Nous avons payé très cher le fait d’être restés avec la Serbie pendant quinze ans. Le référendum annoncé par Milo Djukanovic [1] pour 2006 arrive trop tard. La guerre et les conflits dans les Balkans n’étaient pas une décision des Monténégrins. Nous étions sous la domination de Milosevic, c’était sa décision. Plus nous nous éloignerons de la Serbie et mieux cela sera pour nous du point de vue économique et politique. Nous avons adopté le mark puis l’euro, nous sommes sur le point de rentrer dans l’OMC, nous avons toutes les fonctionnalités d’un État souverain, il ne nous manque que la reconnaissance internationale.
Officiellement, la Serbie et le Monténégro ont une politique étrangère et une politique de défense commune, mais dans les faits nous avons deux politiques complètement différentes. La Serbie refuse de collaborer avec le tribunal de La Haye par exemple. Les criminels de guerre y sont traités comme des héros ou des martyrs, on refuse de dire que ce sont ces gens là qui ont mené la Serbie dans une situation fâcheuse. Nous proposons de ne pas attendre le référendum pour reconnaître la séparation de nos deux pays, ensuite nous consulterons les Serbes et les Monténégrins pour confirmer cette évolution. En tous points de la nouvelle union, les quatre libertés fondamentales européennes doivent régner, pour les marchandises, les services, les personnes et les capitaux. La Macédoine et la Bosnie pourraient même participer bien que le Premier ministre serbe Vojislav Kostunica se soit prononcé contre.
La solution pour le Kosovo doit être trouvée conjointement par Belgrade, Pristina et le groupe de contact des Balkans dont l’Union européenne, les États-unis et la Russie font partie. Je peux quand même dire que l’on doit admettre en Serbie que le Kosovo est déjà de facto indépendant.
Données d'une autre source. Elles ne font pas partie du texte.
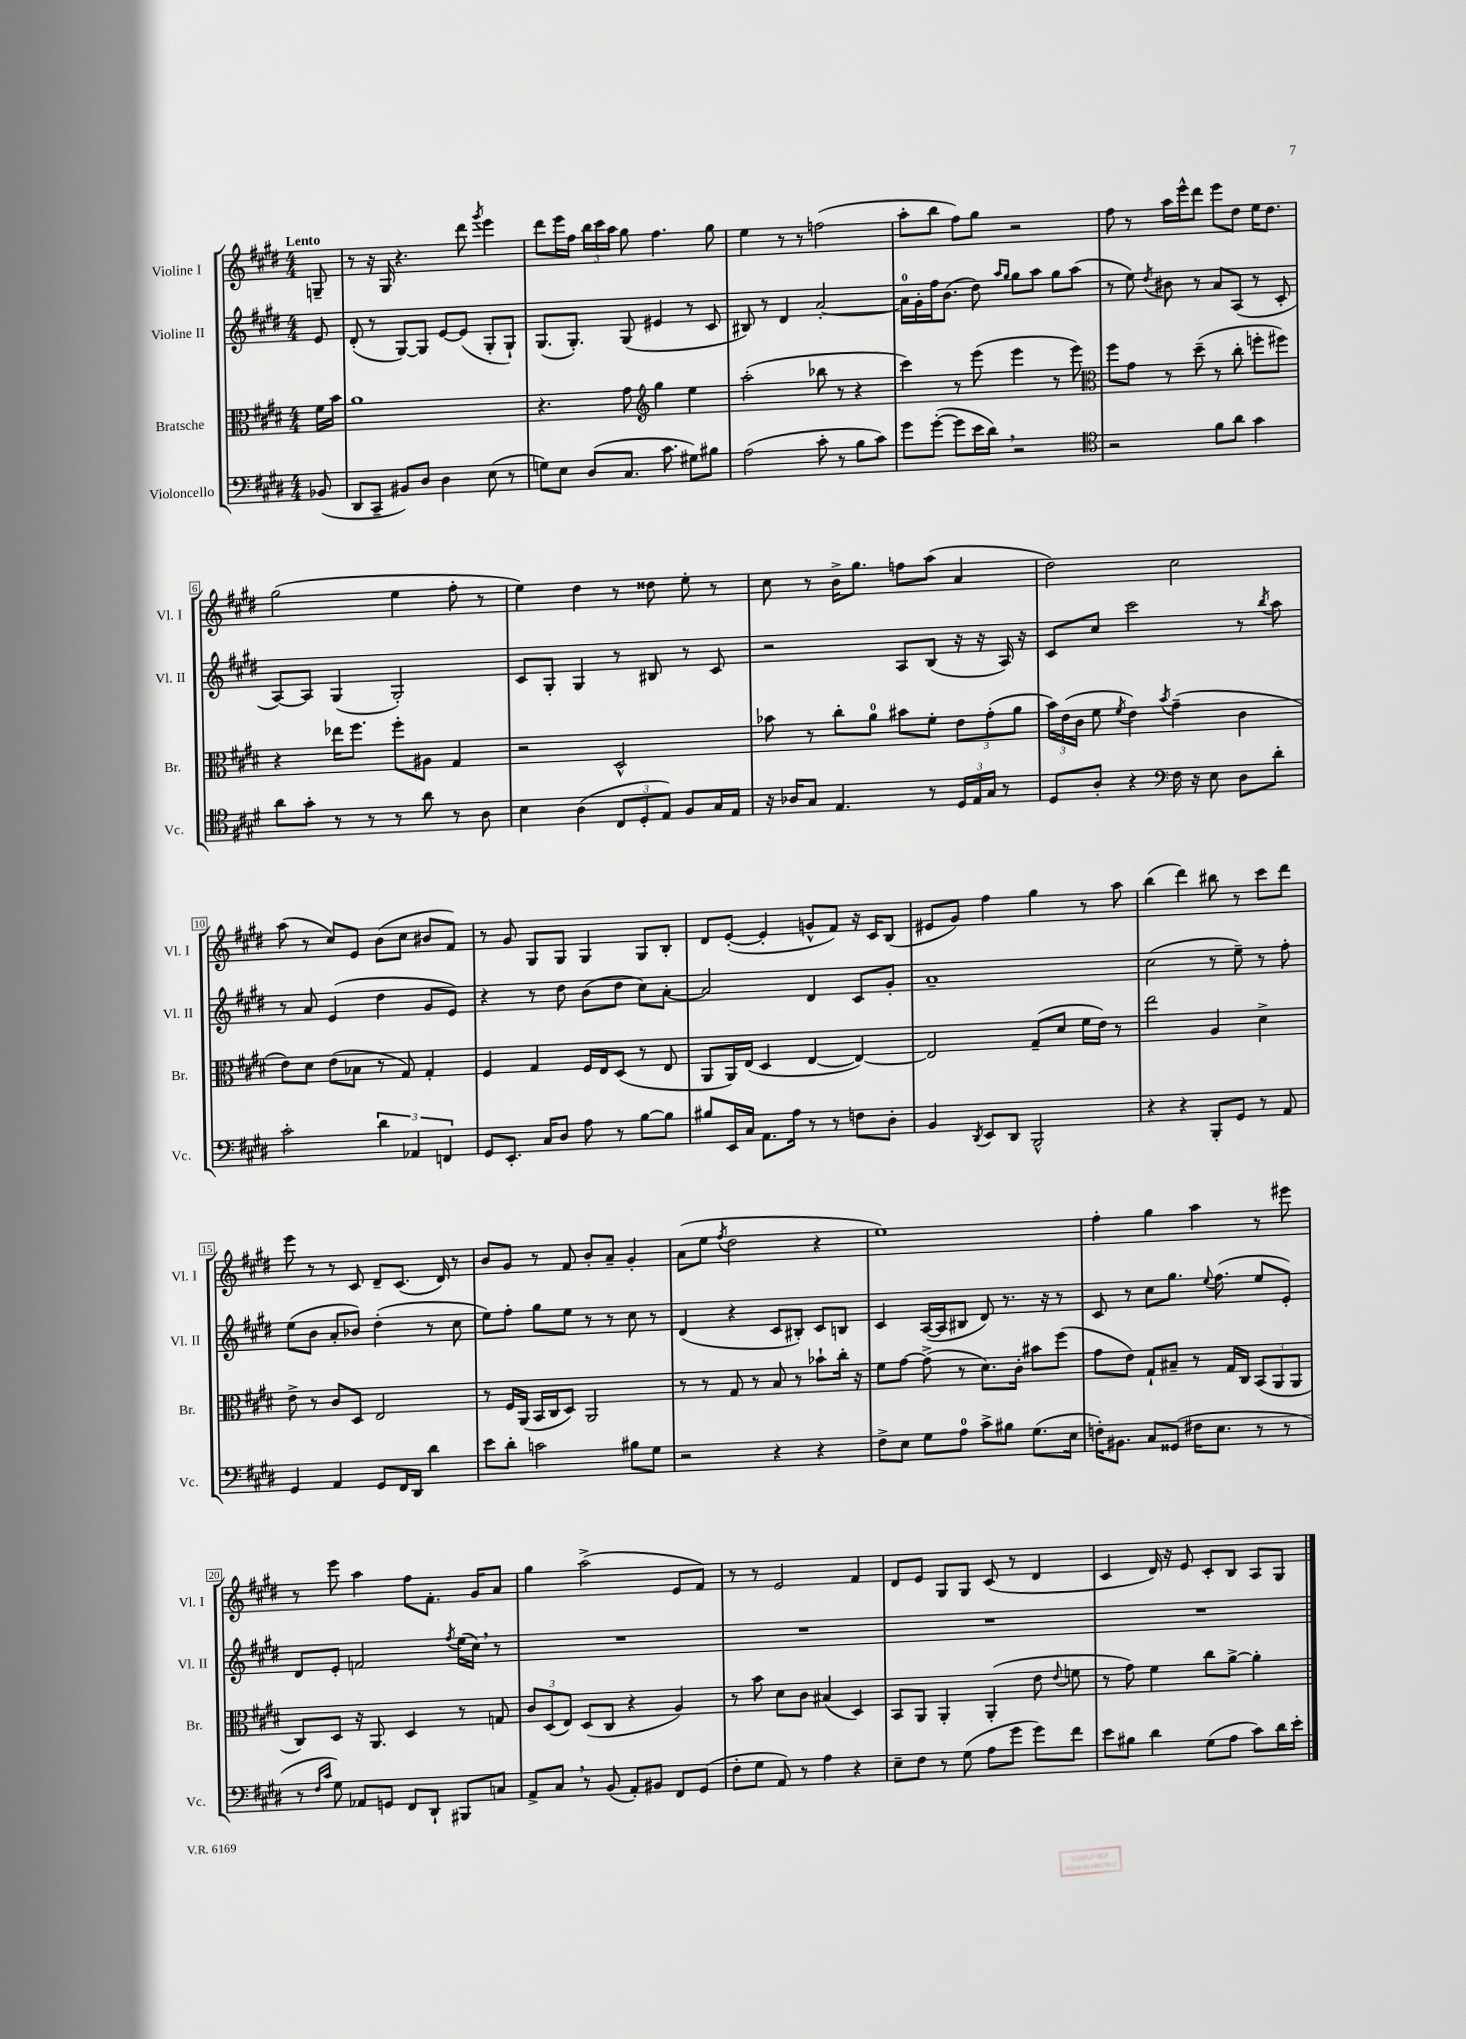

**kern	**kern	**kern	**kern
*staff4	*staff3	*staff2	*staff1
*clefF4	*clefC3	*clefG2	*clefG2
*k[f#c#g#d#]	*k[f#c#g#d#]	*k[f#c#g#d#]	*k[f#c#g#d#]
*M4/4	*M4/4	*M4/4	*M4/4
(8BB-	16f#	8e	8G~
.	16b	.	.
=	=	=	=
8DD#	1a	(8d#'	8r
8CC#~	.	8r	16r
.	.	.	16G#
8BB#)	.	[8G#)	4.r
8D#	.	8G#]	.
4D#	.	[8e	.
.	.	(8e]	8ddd#
.	.	.	8qggg#
(8E	.	8G#'	4eee
8r	.	8G#`)	.
=	=	=	=
8G)	4.r	(8.G#	8ddd#
8E	.	.	16eee
.	.	8.G#')	16ff#
(8D#	.	.	24bb
.	.	.	24ccc#
.	.	.	24aa
8.C#	8g#	(8G#	8gg#
*	*clefG2	*	*
.	4gg#	4e#	4.ff#
8.c#	.	.	.
8G#)	4ee	8r	.
8B#	.	8c#	8gg#
=	=	=	=
(2A	(2aa'	8B#)	4ee
.	.	8r	.
.	.	4d#	8r
.	.	.	8r
8c#'	8bb-	[2a'	(2ff
8r	8r	.	.
8B	4r	.	.
8c#)	.	.	.
=	=	=	=
8g#	4ccc#)	16a]	8aa'
.	.	16g#'	.
([8g#'	.	16ff#	8bb
.	.	(8.b	.
8g#]	8r	.	8ff#)
16e	(8eee	8dd#)	8gg#
16d#)	.	.	.
.	.	16qqaa	.
.	.	16qqgg#	.
2r	4eee	8gg#	2r
.	.	8aa	.
.	8r	8gg#	.
.	8eee)	(8aa	.
=	=	=	=
*clefC4	*clefC3	*	*
2r	8ff#	8r	8ff#
.	8g#	8ee)	8r
.	.	8qdd#	.
.	8r	8b#	16aa
.	.	.	16eee^^
.	(8dd#~	8r	8ddd#
8f#	8r	8a	8eee
8a	8cc#'	(8A	8dd#
4g#	8ff'	8r	16ee
.	.	.	8.dd#
.	8ff#)	8c#'	.
=	=	=	=
8a	4r	[8A)	(2gg#
8g#'	.	8A]	.
8r	16ee-	(4G#	.
.	8.ff#	.	.
8r	.	.	.
8r	8ff#'	2G#')	4ee
8a	8A#	.	.
8r	4G#	.	8ff#'
8A	.	.	8r
=	=	=	=
4B	2r	8c#	4ee)
.	.	8G#'	.
(4A	.	4G#	4dd#
12C#	2D#^^	8r	8r
12D#'	.	.	.
.	.	8B#	8dd##
12E)	.	.	.
8F#	.	8r	8ee'
16G#	.	8c#	8r
16E	.	.	.
=	=	=	=
16r	8b-	2r	8cc#
16A-	.	.	.
8G#	8r	.	8r
4.E	8cc#'	.	16b^
.	.	.	8.gg#
.	8a	.	.
.	8b#	8A	8ff
8r	8f#'	(8B	(8aa
24D#	12e	16r	4a
24E	.	.	.
.	.	16r	.
24G#	(12g#'	.	.
8r	.	16A)	.
.	12a	.	.
.	.	16r	.
=	=	=	=
8D#	24b)	8c#	2dd#)
.	(24e	.	.
.	24c#	.	.
8A'	8f#	8cc#	.
.	8qf#	.	.
4r	4e)	2ccc#	.
*clefF4	*	*	*
.	8qb	.	.
16F#	(4g#~	.	2cc#
16r	.	.	.
8E	.	.	.
8D#	4c#	8r	.
.	.	8qbb	.
8d#'	.	8aa	.
=	=	=	=
2c#'	8e)	8r	(8aa
.	8d#	8a	8r
.	(8e	(4e	8cc#)
.	8B-	.	8e
6d#	8r	4dd#	(8b
.	8G#)	.	8cc#
6AA-	.	.	.
.	4G#'	8g#	8b#
6FF	.	.	.
.	.	8e)	8f#)
=	=	=	=
8GG#	4F#	4r	8r
8.EE'	.	.	8g#
.	4G#	8r	8G#
16C#	.	.	.
8D#	.	8dd#	8G#
8A	16F#	(8b	4G#
.	16E	.	.
8r	(8D#	8dd#	.
[8B	8r	8cc#)	8G#
8B]	8E	[8a'	8B'
=	=	=	=
8B#	8AA	2a]	8d#
16EE	16AA)	.	([8e'
16C#	(16E	.	.
8.AA	4D#	.	4e']
16A	.	.	.
8r	[4E	4d#	8g^^
8r	.	.	8f#)
8F	4E_)	8c#	16r
.	.	.	16c#
8D#'	.	8g#'	(8B
=	=	=	=
4BB	2E]	1a~	8e#
.	.	.	8g#)
8qDD#	.	.	.
8EE	.	.	4ff#
8DD#	.	.	.
2BBB^^	(8G#~	.	4gg#
.	8d#	.	.
.	16f#	.	8r
.	16e)	.	.
.	8r	.	8aa
=	=	=	=
4r	2ee	(2cc#	(4bb
4r	.	.	4ddd#)
8BBB'	4A	8r	8bb#
8GG#	.	8ee~)	8r
8r	4d#^	8r	8ccc#
8AA	.	8ff#'	8ddd#
=	=	=	=
4GG#	8e^	(8ee	8eee
.	8r	8b	8r
4AA	8c#	8a'	8r
.	8D#	8b-)	8c#
8GG#	2E	(4dd#'	8d#~
16FF#	.	.	(8.c#
16DD#	.	.	.
4d#	.	8r	.
.	.	.	16d#)
.	.	8cc#	8r
=	=	=	=
8e	8r	8ee)	8b
8d#'	16F#	8ff#'	8g#
.	(16AA	.	.
2c	16BB	8gg#	8r
.	16C#	.	.
.	8D#)	8ee	8f#
.	2AA	8r	8b'
.	.	8r	8a~
8B#	.	8cc#	4g#'
8G#	.	8r	.
=	=	=	=
2r	8r	(4d#	(8a
.	8r	.	8ee
.	.	.	8qff#
.	8G#	4r	2dd#
.	8r	.	.
4r	8B	8c#	.
.	8r	8B#')	.
4r	8b-`	8c#	4r
.	16cc#'	8B	.
.	16r	.	.
=	=	=	=
8F#^	8f#	4c#	1ee)
8E	[8g#	.	.
8G#	(8g#^]	([16A	.
.	.	16A]	.
8A	8r	8B#	.
8c#^	8.d#)	8d#)	.
8B#	.	8.r	.
.	16c#'	.	.
(8.G#	8b#	.	.
.	.	16r	.
.	(8ff#	8r	.
16E	.	.	.
=	=	=	=
16F')	8g#	8c#	4ff#'
8.BB#	.	.	.
.	8e)	8r	.
8C#	8G#`	8cc#	4gg#
(8GG##	8B#~	8.gg#	.
16F#	8r	.	4aa
.	.	8qqee	.
8.E	.	(8.ff#	.
.	16G#	.	.
.	16C#	.	.
8r	(12BB	8ee	8r
.	12AA	.	.
8r	.	8e')	8eee#
.	12AA	.	.
=	=	=	=
8r	8C#)	8d#	8r
16qqF#	.	.	.
16qqc#	.	.	.
8G#)	8D#	8e'	8eee
8AA-	16r	2f	4aa
.	8.AA	.	.
8GG	.	.	.
8FF#	4D#	.	8ff#
8DD#`	.	.	8.f#'
.	.	8qff#	.
8BBB#	8r	(16ee	.
.	.	16cc#)	16g#
8C	8G	8r	8a
=	=	=	=
8AA^	12c#	1r	4gg#
.	(12D#	.	.
8C#	.	.	.
.	12E)	.	.
8r	(8D#	.	(2aa^
(8BB	8C#	.	.
8AA')	4r	.	.
8BB#	.	.	.
8FF#	4A)	.	8e
(8GG#	.	.	8f#)
=	=	=	=
8F#'	8r	1r	8r
8G#	8b	.	8r
8AA)	8d#	.	2e
8r	8c#	.	.
4A	(4B#	.	.
4r	4D#)	.	4f#
=	=	=	=
8E~	8BB	1r	8d#
8F#	8AA	.	8e
8r	4AA'	.	8G#
(8G#	.	.	8G#
8A	(4AA'	.	(8c#
8g#	.	.	8r
8g#)	8e	.	4d#
.	8qqe	.	.
8f#	8f	.	.
=	=	=	=
8e	8r	1r	4c#
8B#	8g#)	.	.
4d#	4f#	.	16d#)
.	.	.	16r
.	.	.	8e
(8G#	8cc#	.	8c#'
8A	[8a^	.	8B
8c#)	4a']	.	8A
16d#	.	.	8G#
16e'	.	.	.
==	==	==	==
*-	*-	*-	*-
La vraie question est de savoir si la Serbie veut réellement intégrer le Kosovo dans l’État, alors que les Albanais sont de plus en plus nombreux. Ils pourraient alors être amenés à accepter un jour un Premier ministre albanais à Belgrade. Le problème, c’est que l’élite serbe n’a pas le courage de voir la réalité en face.

Source
Die Presse (Autriche)

« Wir haben wegen Serbien gelitten », par Ranko Krivokapic, Die Presse, 15 mars 2005. Ce texte est adapté d’une interview.